Pull out from the material below all lines with "usuwania".

#####

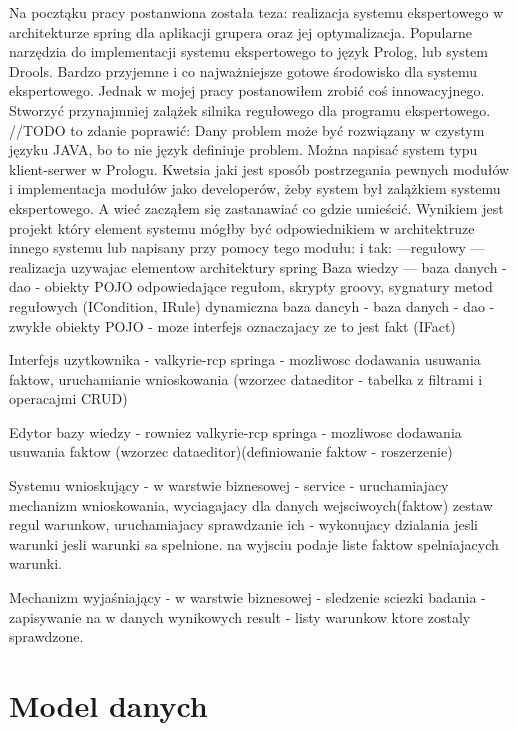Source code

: Na pocztąku pracy postanwiona została teza: realizacja systemu ekspertowego w architekturze spring dla aplikacji grupera oraz jej optymalizacja.
Popularne narzędzia do implementacji systemu ekspertowego to język Prolog, lub system Drools. Bardzo przyjemne i co najważniejsze gotowe środowisko dla systemu ekspertowego. Jednak w mojej pracy postanowiłem zrobić coś innowacyjnego. Stworzyć przynajmniej zalążek silnika regułowego dla programu ekspertowego.
//TODO to zdanie poprawić: Dany problem może być rozwiązany w czystym języku JAVA, bo to nie język definiuje problem. Można napisać system typu klient-serwer w Prologu. Kwetsia jaki jest sposób postrzegania pewnych modułów i implementacja modułów jako developerów, żeby system był zalążkiem systemu ekspertowego.
A wieć zacząłem się zastanawiać co gdzie umieścić. Wynikiem jest projekt który element systemu mógłby być odpowiednikiem w architektruze innego systemu lub napisany przy pomocy tego modułu:
i tak:
---regułowy  ---   realizacja uzywajac elementow architektury spring
Baza wiedzy  ---  baza danych - dao - obiekty POJO odpowiedające regułom, skrypty groovy, sygnatury metod regułowych (ICondition, IRule)
dynamiczna baza dancyh - baza danych - dao - zwykłe obiekty POJO - moze interfejs oznaczajacy ze to jest fakt (IFact)

Interfejs uzytkownika - valkyrie-rcp springa - mozliwosc dodawania usuwania faktow, uruchamianie wnioskowania (wzorzec dataeditor - tabelka z filtrami i operacajmi CRUD)

Edytor bazy wiedzy - rowniez valkyrie-rcp springa - mozliwosc dodawania usuwania faktow (wzorzec dataeditor)(definiowanie faktow - roszerzenie)

Systemu wnioskujący - w warstwie biznesowej - service - uruchamiajacy mechanizm wnioskowania, wyciagajacy dla danych wejsciwoych(faktow) zestaw regul warunkow, uruchamiajacy sprawdzanie ich - wykonujacy dzialania jesli warunki jesli warunki sa spelnione. na wyjsciu podaje liste faktow spelniajacych warunki.

Mechanizm wyjaśniający - w warstwie biznesowej - sledzenie sciezki badania - zapisywanie na w danych wynikowych result - listy warunkow ktore zostaly sprawdzone.


\section{Model danych}
\label{sec:modelDanych}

#####

* **ANSWER SPACE**
Interfejs uzytkownika - valkyrie-rcp springa - mozliwosc dodawania usuwania faktow, uruchamianie wnioskowania (wzorzec dataeditor - tabelka z filtrami i operacajmi CRUD)
Edytor bazy wiedzy - rowniez valkyrie-rcp springa - mozliwosc dodawania usuwania faktow (wzorzec dataeditor)(definiowanie faktow - roszerzenie)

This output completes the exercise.